Board members generally supported maintaining the policy committee as a standing committee. Members also expressed a preference to separate legislative work from community engagement: the board directed staff to treat legislative and community engagement as separate charges going forward, with community engagement operating on an ad hoc or issue-driven basis rather than a continuous separate committee. Several members urged the board to revive a community finance advisory group—an external committee with board representation that would educate community members about school finance and advise the board on communication and major fiscal matters.

The finance and operations function generated the most debate.
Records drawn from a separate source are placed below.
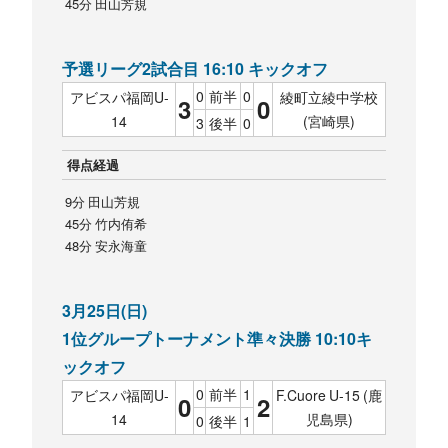
45分 田山芳規
予選リーグ2試合目 16:10 キックオフ
0
前半
0
アビスパ福岡U-
綾町立綾中学校
3
0
14
(宮崎県)
3
後半
0
得点経過
9分 田山芳規
45分 竹内侑希
48分 安永海童
3月25日(日)
1位グループトーナメント準々決勝 10:10キ
ックオフ
0
前半
1
アビスパ福岡U-
F.Cuore U-15 (鹿
0
2
14
児島県)
0
後半
1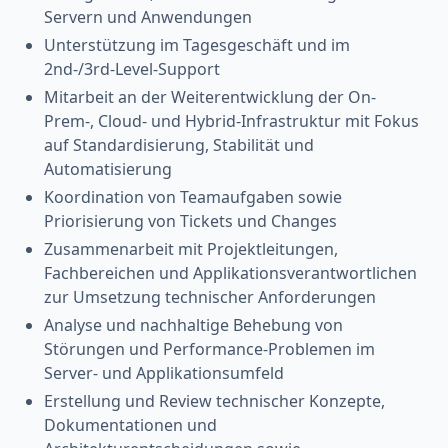
Servern und Anwendungen
Unterstützung im Tagesgeschäft und im
2nd-/3rd-Level-Support
Mitarbeit an der Weiterentwicklung der On-
Prem-, Cloud- und Hybrid-Infrastruktur mit Fokus
auf Standardisierung, Stabilität und
Automatisierung
Koordination von Teamaufgaben sowie
Priorisierung von Tickets und Changes
Zusammenarbeit mit Projektleitungen,
Fachbereichen und Applikationsverantwortlichen
zur Umsetzung technischer Anforderungen
Analyse und nachhaltige Behebung von
Störungen und Performance-Problemen im
Server- und Applikationsumfeld
Erstellung und Review technischer Konzepte,
Dokumentationen und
Some directors argued a standing finance and operations committee (or audit subcommittee) is common in other districts and provides the venue for a deep dive into preliminary budgets, audits and transportation projections; others warned that subcommittees can create information inequities, duplicate staff work and risk drifting into operational management. Staff and the superintendent cautioned that district finance staff are lean and asked the board to account for staff capacity if additional committee work is requested.

The board did not take a final vote to create a standing finance and operations subcommittee. Instead the board asked staff, including the superintendent and the chief financial officer, to draft options that (1) preserve equitable access to information for all board members, (2) limit operational burden on finance staff and (3) define a clear charge for any community finance advisory group. The board expects a proposal before the January reorganization so committee assignments can be set for the coming year.